In 1814 he was appointed Customs Officer at Kingston. He also represented the riding of Kingston for 14 years in the Legislative Assembly of Upper Canada as the first parliamentarian from Kingston to this legislative body. Hagerman served from 1820 to 1824 in the Eighth Parliament but was defeated for re-election in 1824. He then returned from 1831 to 1834 in the 11th Parliament, from 1835 to 1836 in the 12th Parliament, and from 1836 to 1840 in the 13th Parliament.

In 1826 Hagerman was the defending counsel in the civil lawsuit for the Types Riot.

He was called to the Bar of Upper Canada in 1815, and became a King's Counsel that same year. In 1829 he was appointed solicitor general for the province, and in 1837 he became attorney general. He was the first Canadian-born attorney general of Upper Canada. As such, he had to deal with the Upper Canada Rebellion in late 1837, which unsuccessfully attempted to overthrown the dominance of the Family Compact.

Hagerman was a leading member and advocate of the Family Compact, a staunch conservative, and well known for his loyalty to the Church of England. He was appointed judge for the Court of Queen's Bench in 1841. By this time, Hagerman was one of the most prominent people in Upper Canada, and came into contact with young fellow Kingstonian lawyer John A. Macdonald, also a Conservative, who was then just beginning his own political career. With Hagerman becoming a judge and thus vacating his parliamentary seat, Macdonald won election for Kingston in 1844 into the Province of Canada parliament, and later became Canada's first prime minister in 1867. Young Kingstonian Oliver Mowat, who had apprenticed as a lawyer with Macdonald, was at that time beginning a career which would see him become an Ontario Liberal Party premier for a record 24 years (1872–96).

==Personality==
Hagerman was an excellent and skilled orator and conversationalist, and was certainly a controversial figure. He made trouble for himself with intemperate remarks on many occasions, damaging his career prospects. He was a powerfully built man, both bumptious and aggressive, and on one occasion in Kingston horse-whipped the activist Robert Fleming Gourlay, in 1818. As popular as he was within the Family Compact (he was a particular favourite of John Colborne, 1st Baron Seaton), he was thoroughly hated by those outside the circle.

==Marriages==
He was married three times. In 1817 he married Elizabeth, daughter of James Macaulay. In England in 1834, he married Elizabeth Emily, daughter of the British Deputy Secretary at War, William Merry (1762–1855) of Lansdowne Terrace, Cheltenham, by his wife Anne, daughter of Kender Mason of Beel House, Buckinghamshire, the sister of Henry Mason, who married a niece of Horatio Nelson, 1st Viscount Nelson. Two years later, again in England, he married Caroline, daughter of William George Daniel-Tyssen (1773–1838) of Foley House etc., High Sheriff of Kent, by his wife Amelia, only daughter and heiress of Captain John Amhurst R.N., of East Farleigh Court, Kent.

==Death and legacy==
Hagerman died at Toronto in 1847, the father of four children by his first marriage and a daughter by his second.
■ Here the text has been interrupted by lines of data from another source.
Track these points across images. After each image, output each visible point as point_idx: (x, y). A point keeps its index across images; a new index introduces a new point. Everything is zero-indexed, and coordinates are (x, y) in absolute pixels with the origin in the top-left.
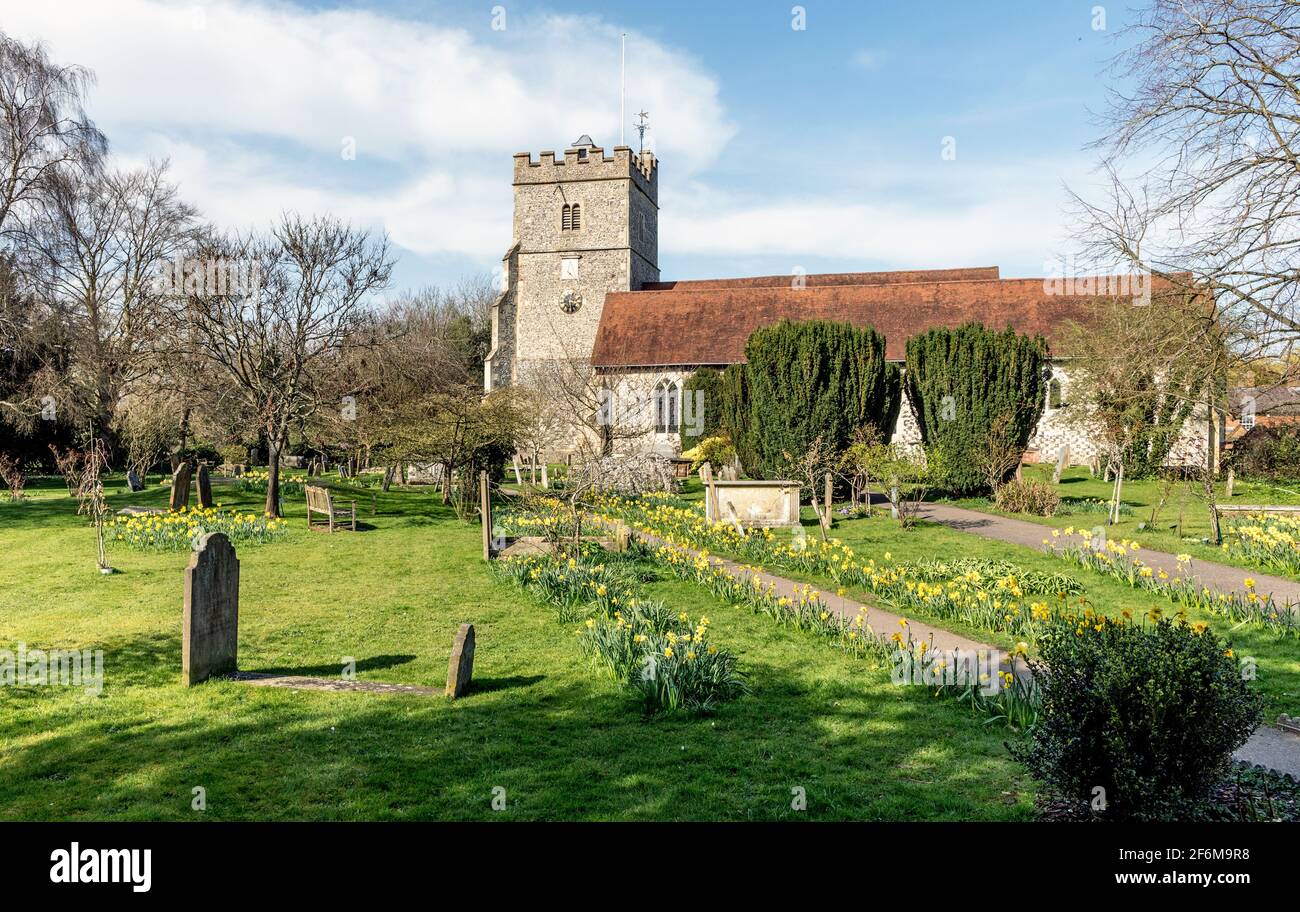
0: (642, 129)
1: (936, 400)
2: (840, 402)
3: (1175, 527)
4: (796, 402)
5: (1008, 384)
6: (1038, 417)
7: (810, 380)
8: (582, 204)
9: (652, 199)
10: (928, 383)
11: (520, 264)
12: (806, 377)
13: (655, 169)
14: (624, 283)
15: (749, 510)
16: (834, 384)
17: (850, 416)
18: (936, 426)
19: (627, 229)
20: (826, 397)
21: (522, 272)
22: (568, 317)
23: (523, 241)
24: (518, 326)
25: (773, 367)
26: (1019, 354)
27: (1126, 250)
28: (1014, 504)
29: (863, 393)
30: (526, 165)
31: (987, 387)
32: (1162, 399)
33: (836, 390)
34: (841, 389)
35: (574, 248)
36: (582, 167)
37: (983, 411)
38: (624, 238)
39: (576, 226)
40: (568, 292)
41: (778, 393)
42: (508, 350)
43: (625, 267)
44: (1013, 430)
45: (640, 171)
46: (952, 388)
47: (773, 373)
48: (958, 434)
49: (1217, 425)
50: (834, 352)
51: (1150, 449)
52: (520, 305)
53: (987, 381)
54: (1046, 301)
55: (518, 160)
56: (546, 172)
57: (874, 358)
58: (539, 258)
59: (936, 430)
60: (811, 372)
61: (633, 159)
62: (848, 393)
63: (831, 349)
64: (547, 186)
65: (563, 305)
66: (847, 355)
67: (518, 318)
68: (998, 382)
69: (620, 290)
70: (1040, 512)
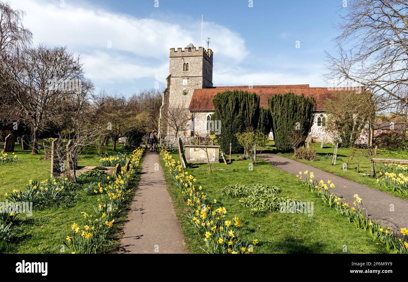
0: (208, 43)
1: (276, 119)
2: (242, 119)
3: (356, 168)
4: (228, 118)
5: (301, 114)
6: (311, 126)
7: (232, 111)
8: (189, 63)
9: (211, 63)
10: (274, 113)
11: (171, 80)
12: (231, 110)
13: (212, 55)
14: (200, 86)
15: (200, 156)
16: (240, 112)
17: (246, 124)
18: (277, 128)
19: (202, 71)
20: (238, 116)
21: (172, 83)
22: (184, 96)
23: (172, 74)
24: (170, 98)
25: (220, 106)
26: (305, 103)
27: (344, 72)
28: (300, 156)
29: (251, 115)
30: (173, 52)
31: (293, 115)
32: (355, 123)
33: (241, 114)
34: (243, 114)
35: (187, 76)
36: (189, 52)
37: (292, 123)
38: (201, 73)
39: (187, 70)
40: (184, 89)
41: (222, 115)
42: (167, 105)
43: (201, 82)
44: (302, 130)
45: (207, 54)
46: (282, 115)
47: (220, 108)
48: (284, 131)
49: (371, 131)
50: (241, 101)
51: (351, 138)
52: (171, 92)
53: (294, 112)
54: (322, 94)
55: (171, 50)
56: (179, 54)
57: (255, 104)
58: (176, 79)
59: (276, 129)
60: (232, 108)
61: (204, 51)
62: (245, 116)
63: (240, 100)
64: (179, 58)
65: (183, 93)
66: (245, 102)
67: (170, 96)
68: (297, 113)
69: (200, 88)
70: (309, 159)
There was a township of "Hagerman" in Ontario named after him. Township of Hagerman was amalgamated with a few others to form Whitestone, Ontario.

Hagerman's portrait hangs as part of the Kingston civic collection in Memorial Hall, Kingston City Hall; it was restored in 2014.

Hagerman Street, in the Old Industrial Area of Kingston, is named for him and his family.